Oz and Theodora's relationship isn't the only one given the half-a**ed treatment, the relationship between Theodora and her sister Evanora is also handled so poorly that it is hard to truly grasp their connection with each other. Theodora and Evanora have literally two scenes together before we are introduced to the wicked witch and it isn't nearly enough to get to know either sister in any meaningful way let alone understand their obviously complex relationship. The lead up to and the eventual transformation of Theodora into the wicked witch (was that supposed to be some sort of hidden secret by the way?) makes no logical sense. Why has Evanora lied to her sister all this time about being evil? If she was waiting for Theodora to fall in love for her to become heartbroken why wait until Oz showed up, why not make this happen earlier (especially given Theodora's naive sense of love)? How evil is Evanora exactly? She has done evil things but she rarely acts evil, most of the time it just seems like mischief.
The transformation of Theodora into the wicked witch is something more akin to a super villian origin story than anything else. But once again is fumbled and handled so poorly that it is difficult for the audience to muster up anything but disbelief and befuddlement at what exactly is supposed to be going on between the two sibilings. This of course is mostly due to Kunis' inability to act evil but the script isn't much help either. Theodora is supposed to be a tragic figure, a person who loved and trusted someone so blindly that when the truth becomes known that he feels nothing for her she is so enraged as to become easily susceptible to her sister Evanora's evil ways.
The entire crux of the film hinges on us empathizing with her since she was essentially duped by her evil sister to turn evil herself (but we know she is good on the inside...bah!). But Mila Kunis as the wicked witch just comes off as this spoiled brat most of the time and any emotions we are supposed to be feeling at this point just falls flat like a ton of bricks. She is like a child throwing a temper tantrum who also so happens to throw fireballs because she is angry that a guy lied to her, oh boo hoo. It cannot be stressed enough how detrimental this failing is on both the actors and the writers account. That's not even mentioning the awkward romance set up between Oz and Glinda the good witch (Michelle Williams).
Then there are just a thousand other baffling things about the land of Oz that add to the frustrations. Why is Evanora still pretending to be a good witch? Why the facade? She has secured the Emerald City and banished Glinda the good witch to the dark forest, so what's the deal exactly? Speaking of the dark forest, why is Glinda there again? Why can't she leave? Oh wait, she can leave, so why was she there in the first place and dressed conspicuously so that a stranger passing by could mistake her as evil? Why was the wicked witch finally able to penetrate the shield that has protected Glinda's people for so long? Why did Theodora have to eat an apple to turn wicked? Why do her tears burn her face? Why doesn't Evanora just kill Oz when she has the chance? How exactly did all the flying monkeys fall asleep? Why wasn't whatever they used to put them to sleep used on the entire city?
It would be nice to say things get better on the visual effects side of things but even those are hit and miss. Like what was said at the outset, this is a visually striking film, there is no doubt about that. But there are also some glaring issues with some of the visual fidelity which is only augmented by 3D. Taking a page out of the book of George Lucas, most of the movie is filmed with green screen and it is extremely noticeable and distracting. The backdrops on their own are gorgeous, but they just don't blend well with the foreground live action elements. The creatures of Oz don't fare well either with the character of Finely the flying monkey being the most obvious. He isn't meant to look like an actual monkey, but he still feels more cartoony than a real character. The finale of the film in the Emerald City is a visual delight and boats some impressive effects to be sure but that is about the only time the effects work feels cohesive.

Entries supplied |
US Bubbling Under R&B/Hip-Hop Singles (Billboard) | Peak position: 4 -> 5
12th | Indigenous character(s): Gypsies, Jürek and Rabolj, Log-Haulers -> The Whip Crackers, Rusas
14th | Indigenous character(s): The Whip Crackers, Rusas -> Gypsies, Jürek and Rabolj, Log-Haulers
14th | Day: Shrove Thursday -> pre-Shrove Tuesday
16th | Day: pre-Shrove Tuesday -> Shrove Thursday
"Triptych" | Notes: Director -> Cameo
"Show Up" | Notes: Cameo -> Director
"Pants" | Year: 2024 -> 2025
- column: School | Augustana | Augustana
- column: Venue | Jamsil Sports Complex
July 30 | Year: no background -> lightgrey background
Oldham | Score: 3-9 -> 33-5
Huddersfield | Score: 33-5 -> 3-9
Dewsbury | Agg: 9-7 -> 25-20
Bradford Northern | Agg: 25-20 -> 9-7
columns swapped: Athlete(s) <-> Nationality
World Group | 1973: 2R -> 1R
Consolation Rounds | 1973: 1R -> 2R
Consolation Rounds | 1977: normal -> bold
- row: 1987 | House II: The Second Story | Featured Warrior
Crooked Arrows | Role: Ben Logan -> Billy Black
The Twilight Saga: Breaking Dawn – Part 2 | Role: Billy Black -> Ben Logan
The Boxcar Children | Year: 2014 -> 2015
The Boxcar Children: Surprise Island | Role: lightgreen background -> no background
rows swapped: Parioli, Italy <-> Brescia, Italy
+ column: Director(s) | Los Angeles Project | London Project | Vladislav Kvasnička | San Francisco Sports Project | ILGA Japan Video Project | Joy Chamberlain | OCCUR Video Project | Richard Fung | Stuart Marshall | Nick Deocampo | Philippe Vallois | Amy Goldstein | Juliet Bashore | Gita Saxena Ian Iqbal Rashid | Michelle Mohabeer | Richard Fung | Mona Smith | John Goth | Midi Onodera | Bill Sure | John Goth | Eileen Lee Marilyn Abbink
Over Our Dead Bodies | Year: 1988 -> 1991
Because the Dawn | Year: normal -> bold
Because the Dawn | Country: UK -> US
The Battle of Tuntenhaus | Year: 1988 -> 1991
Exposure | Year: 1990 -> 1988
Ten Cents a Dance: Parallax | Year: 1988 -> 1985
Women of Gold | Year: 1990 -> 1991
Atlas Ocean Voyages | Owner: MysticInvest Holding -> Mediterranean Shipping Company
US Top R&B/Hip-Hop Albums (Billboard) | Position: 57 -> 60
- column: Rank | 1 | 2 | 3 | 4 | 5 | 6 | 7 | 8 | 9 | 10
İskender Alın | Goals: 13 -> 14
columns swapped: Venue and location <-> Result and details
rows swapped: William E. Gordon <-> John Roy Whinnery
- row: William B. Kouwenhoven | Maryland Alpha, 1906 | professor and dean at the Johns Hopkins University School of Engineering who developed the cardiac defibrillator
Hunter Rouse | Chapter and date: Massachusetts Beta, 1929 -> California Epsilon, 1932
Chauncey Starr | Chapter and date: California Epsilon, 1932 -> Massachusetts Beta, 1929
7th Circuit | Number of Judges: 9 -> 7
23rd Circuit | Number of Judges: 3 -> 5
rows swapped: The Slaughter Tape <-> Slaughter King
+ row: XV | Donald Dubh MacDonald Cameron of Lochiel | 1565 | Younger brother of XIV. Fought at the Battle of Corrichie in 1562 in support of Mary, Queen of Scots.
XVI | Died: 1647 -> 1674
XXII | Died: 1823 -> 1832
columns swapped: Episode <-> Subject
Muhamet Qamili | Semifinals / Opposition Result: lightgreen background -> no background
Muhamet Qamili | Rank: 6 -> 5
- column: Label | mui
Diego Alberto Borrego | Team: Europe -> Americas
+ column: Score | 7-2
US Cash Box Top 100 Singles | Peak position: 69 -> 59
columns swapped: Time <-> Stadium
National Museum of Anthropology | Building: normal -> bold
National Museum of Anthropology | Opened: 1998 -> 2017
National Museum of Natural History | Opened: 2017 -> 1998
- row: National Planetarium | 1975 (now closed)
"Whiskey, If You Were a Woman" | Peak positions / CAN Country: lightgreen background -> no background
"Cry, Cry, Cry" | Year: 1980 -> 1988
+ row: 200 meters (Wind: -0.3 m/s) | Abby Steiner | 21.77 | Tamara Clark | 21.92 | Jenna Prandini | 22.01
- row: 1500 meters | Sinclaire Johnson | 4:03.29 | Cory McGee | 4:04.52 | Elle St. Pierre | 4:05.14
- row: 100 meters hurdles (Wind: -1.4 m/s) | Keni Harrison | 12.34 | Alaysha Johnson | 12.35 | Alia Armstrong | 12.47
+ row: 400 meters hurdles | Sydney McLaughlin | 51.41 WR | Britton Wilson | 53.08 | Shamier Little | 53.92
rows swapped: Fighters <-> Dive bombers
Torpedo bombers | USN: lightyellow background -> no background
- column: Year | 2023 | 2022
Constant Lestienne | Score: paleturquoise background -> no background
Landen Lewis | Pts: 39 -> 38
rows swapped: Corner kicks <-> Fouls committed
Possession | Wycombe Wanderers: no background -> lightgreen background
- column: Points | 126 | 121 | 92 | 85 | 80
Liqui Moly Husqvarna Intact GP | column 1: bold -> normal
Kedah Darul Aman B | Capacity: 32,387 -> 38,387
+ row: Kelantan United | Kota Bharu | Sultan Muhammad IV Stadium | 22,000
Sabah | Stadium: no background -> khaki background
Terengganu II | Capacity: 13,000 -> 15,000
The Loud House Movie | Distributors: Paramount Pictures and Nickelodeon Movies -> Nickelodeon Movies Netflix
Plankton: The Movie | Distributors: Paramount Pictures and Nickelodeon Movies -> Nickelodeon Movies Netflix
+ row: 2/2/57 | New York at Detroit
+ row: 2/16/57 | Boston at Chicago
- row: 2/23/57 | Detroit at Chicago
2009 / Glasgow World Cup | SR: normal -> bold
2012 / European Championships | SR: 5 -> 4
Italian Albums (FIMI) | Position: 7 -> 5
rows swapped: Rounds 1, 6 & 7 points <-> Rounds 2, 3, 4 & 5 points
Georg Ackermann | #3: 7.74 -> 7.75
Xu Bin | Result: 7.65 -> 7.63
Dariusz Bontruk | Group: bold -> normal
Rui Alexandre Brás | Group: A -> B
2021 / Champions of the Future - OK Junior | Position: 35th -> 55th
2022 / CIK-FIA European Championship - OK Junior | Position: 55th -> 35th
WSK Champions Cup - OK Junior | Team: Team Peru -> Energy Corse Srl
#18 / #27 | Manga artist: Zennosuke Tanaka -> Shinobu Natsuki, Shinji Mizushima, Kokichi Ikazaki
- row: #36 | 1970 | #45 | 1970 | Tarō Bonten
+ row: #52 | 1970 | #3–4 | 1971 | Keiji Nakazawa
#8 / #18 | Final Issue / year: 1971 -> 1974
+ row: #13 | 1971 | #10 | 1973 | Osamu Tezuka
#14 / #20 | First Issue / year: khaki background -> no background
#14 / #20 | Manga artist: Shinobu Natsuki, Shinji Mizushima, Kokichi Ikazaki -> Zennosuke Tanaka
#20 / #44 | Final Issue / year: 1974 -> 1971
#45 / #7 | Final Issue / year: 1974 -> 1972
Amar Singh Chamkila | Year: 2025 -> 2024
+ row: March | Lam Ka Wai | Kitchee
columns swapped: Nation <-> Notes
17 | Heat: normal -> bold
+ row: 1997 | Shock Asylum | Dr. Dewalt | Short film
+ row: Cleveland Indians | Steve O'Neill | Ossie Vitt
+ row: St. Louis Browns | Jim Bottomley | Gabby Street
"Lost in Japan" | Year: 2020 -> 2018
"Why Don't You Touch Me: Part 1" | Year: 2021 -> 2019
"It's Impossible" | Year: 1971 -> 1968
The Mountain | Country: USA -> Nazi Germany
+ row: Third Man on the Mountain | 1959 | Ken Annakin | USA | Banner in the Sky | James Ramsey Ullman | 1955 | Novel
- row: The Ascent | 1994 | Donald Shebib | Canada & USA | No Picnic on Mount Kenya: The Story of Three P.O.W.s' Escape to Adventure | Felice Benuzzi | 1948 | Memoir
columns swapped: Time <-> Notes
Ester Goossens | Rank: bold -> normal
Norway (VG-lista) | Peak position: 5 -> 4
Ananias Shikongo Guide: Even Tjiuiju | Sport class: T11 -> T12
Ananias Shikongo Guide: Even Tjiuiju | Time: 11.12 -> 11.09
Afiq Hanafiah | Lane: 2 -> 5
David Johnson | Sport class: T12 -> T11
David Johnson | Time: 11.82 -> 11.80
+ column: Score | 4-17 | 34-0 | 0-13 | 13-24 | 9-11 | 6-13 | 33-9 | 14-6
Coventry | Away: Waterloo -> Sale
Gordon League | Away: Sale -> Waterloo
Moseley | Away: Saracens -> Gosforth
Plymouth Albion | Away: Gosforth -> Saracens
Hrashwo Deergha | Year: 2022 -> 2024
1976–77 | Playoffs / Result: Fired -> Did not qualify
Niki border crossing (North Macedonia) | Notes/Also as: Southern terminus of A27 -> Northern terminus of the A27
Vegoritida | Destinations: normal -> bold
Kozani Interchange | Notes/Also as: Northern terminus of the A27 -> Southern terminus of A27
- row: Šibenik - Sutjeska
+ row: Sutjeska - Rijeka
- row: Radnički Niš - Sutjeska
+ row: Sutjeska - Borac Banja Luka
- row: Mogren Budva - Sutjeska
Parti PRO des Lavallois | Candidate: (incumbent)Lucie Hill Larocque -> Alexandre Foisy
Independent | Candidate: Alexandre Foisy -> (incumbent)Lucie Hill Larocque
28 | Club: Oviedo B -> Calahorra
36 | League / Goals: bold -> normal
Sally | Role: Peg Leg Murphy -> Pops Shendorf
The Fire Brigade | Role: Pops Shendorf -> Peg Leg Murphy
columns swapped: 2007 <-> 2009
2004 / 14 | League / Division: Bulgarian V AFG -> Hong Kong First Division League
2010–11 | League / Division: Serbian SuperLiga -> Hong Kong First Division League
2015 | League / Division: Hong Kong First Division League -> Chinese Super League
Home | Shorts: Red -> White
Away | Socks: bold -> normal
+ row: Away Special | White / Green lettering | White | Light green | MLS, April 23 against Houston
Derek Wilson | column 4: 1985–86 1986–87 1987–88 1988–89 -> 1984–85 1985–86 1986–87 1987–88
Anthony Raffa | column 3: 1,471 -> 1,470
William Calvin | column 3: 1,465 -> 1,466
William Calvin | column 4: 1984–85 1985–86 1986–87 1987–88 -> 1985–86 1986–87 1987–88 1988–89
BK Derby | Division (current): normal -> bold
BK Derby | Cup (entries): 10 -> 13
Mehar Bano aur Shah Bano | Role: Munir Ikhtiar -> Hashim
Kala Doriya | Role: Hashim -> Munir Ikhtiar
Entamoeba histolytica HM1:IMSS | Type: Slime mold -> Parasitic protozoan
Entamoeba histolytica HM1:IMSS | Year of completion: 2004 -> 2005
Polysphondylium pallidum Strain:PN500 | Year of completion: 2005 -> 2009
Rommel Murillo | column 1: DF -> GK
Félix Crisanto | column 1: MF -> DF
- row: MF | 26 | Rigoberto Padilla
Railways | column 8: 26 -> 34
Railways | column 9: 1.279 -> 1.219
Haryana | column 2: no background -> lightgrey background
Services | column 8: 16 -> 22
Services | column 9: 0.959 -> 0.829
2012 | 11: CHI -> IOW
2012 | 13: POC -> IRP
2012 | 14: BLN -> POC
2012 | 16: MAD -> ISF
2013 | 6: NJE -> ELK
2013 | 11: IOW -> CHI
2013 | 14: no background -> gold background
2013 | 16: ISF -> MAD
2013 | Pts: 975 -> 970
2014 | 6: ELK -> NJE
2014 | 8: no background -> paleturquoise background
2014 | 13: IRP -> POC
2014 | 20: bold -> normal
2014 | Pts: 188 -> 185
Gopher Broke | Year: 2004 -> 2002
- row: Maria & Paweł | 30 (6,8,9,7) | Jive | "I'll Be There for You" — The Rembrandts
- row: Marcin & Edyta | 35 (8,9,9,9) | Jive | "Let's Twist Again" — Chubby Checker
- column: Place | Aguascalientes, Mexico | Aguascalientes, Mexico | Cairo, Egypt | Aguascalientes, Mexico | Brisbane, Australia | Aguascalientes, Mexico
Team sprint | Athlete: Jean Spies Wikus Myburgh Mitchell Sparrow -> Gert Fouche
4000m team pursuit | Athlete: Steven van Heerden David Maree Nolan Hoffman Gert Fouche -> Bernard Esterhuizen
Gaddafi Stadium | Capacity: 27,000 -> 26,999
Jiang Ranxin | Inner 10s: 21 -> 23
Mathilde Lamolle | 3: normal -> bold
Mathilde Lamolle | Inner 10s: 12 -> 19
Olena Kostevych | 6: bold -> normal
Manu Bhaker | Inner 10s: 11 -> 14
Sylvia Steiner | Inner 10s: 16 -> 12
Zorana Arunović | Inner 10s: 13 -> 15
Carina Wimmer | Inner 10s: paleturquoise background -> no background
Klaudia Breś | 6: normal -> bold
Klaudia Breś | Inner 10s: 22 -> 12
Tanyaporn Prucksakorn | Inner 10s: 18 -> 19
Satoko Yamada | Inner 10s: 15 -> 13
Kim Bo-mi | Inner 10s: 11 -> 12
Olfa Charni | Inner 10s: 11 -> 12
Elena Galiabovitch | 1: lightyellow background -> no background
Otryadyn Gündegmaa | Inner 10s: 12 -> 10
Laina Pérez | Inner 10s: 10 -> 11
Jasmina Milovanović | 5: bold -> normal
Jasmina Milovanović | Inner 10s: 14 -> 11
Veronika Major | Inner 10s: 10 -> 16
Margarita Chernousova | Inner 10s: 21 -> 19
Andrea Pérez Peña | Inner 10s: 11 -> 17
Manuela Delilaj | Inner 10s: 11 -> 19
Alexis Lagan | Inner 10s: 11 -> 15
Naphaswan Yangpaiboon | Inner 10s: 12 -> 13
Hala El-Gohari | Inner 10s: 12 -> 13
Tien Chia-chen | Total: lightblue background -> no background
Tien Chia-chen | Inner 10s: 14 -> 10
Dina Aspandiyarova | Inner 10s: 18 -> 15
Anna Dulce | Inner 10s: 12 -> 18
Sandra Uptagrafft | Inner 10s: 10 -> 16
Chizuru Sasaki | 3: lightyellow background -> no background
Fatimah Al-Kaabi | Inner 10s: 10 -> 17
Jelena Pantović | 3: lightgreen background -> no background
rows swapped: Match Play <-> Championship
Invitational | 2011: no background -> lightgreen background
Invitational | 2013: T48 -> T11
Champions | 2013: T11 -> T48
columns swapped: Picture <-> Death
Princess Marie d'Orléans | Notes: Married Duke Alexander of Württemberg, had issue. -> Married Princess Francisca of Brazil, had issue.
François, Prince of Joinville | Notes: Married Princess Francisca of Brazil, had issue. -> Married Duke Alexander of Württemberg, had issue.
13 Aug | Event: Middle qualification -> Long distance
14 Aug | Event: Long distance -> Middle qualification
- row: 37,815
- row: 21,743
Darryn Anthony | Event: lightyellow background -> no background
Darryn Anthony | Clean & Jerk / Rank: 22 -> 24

Request A |
Copy the records word for word, from the first line down to the line containing "Bradford Northern | Agg: 25-20 -> 9-7".
Request B |
Continue the review of the Oz film from the point where it stops.

Final result A |
US Bubbling Under R&B/Hip-Hop Singles (Billboard) | Peak position: 4 -> 5
12th | Indigenous character(s): Gypsies, Jürek and Rabolj, Log-Haulers -> The Whip Crackers, Rusas
14th | Indigenous character(s): The Whip Crackers, Rusas -> Gypsies, Jürek and Rabolj, Log-Haulers
14th | Day: Shrove Thursday -> pre-Shrove Tuesday
16th | Day: pre-Shrove Tuesday -> Shrove Thursday
"Triptych" | Notes: Director -> Cameo
"Show Up" | Notes: Cameo -> Director
"Pants" | Year: 2024 -> 2025
- column: School | Augustana | Augustana
- column: Venue | Jamsil Sports Complex
July 30 | Year: no background -> lightgrey background
Oldham | Score: 3-9 -> 33-5
Huddersfield | Score: 33-5 -> 3-9
Dewsbury | Agg: 9-7 -> 25-20
Bradford Northern | Agg: 25-20 -> 9-7

Final result B |
Let's talk excitement for a minute, or the lack there of. It takes a while to realize this but there will come a moment when you realize that nothing has actually happened. People travel to places, people get angry, happy or serious, people fight or run away, witches cast magic and fly around, munchkins sing and there's a yellow brick road that people walk on, but nothing really happens. At least, nothing of any real significance happens. It feels as though the film is constantly building to something but it never makes good on its many promises. When the plot does finally start moving forward (which happens nearly more than half way into the film after a number of sleight of hand maneuvers on the part of the script that could be seen a mile away), it is too little too late. By the time Oz and Glinda are forming their army it is way past time to really give a s**t which really makes caring what happens to Oz and its many inhabitants a very difficult endeavor.
So, is there anything that works in "Oz the Great and Powerful"? Yes, there are a few things that do stop it from becoming a total train wreck. First of all, everything in the opening scenes in Kansas is well done. The look and feel is spot on and evokes just the right amount of nostalgia for fans of the original film. Likewise the score by long time Raimi collaborator Danny Elfman that accompanies Oz on this adventure matches the whimsical nature of the film and its many characters perfectly. There are also plenty of signature Raimi moments that fans will eat up. The aforementioned Bruce Campbell cameo is a delight and Raimi still finds a way to abuse his long time friend even when he is on screen a scant few seconds. Raimi's usual camera tricks pop up from time to time, the hot air balloon in the tornado being one of the better examples, and long time fans of his will no doubt compare Evanora's true form to one of the deadites from his "Evil Dead" series (she even moves like them). Lastly (and file this one under nitpick as well), whenever the wicked witch is flying her broom around there is more than a direct connection to the green goblin flight scenes in the original "Spider-man" movie.
With all this negativity there is one real positive that can be said about "Oz the Great and Powerful" which is that it is a fairly decent family film. There is no doubt that families were the target audience for the film and it at least hit that note right. Last weeks "Jack the Giant Slayer", which is a superior film by the way, had a difficult time deciding if it wanted to be for kids or adults and Raimi's film clearly wants to be loved by children everywhere. Even if it doesn't come together the way we adults would have hoped for, it will entertain the kiddies at least. Take that however you like but if this past weekend take at the box office is anything to go by then it seems like they nailed their target demographic.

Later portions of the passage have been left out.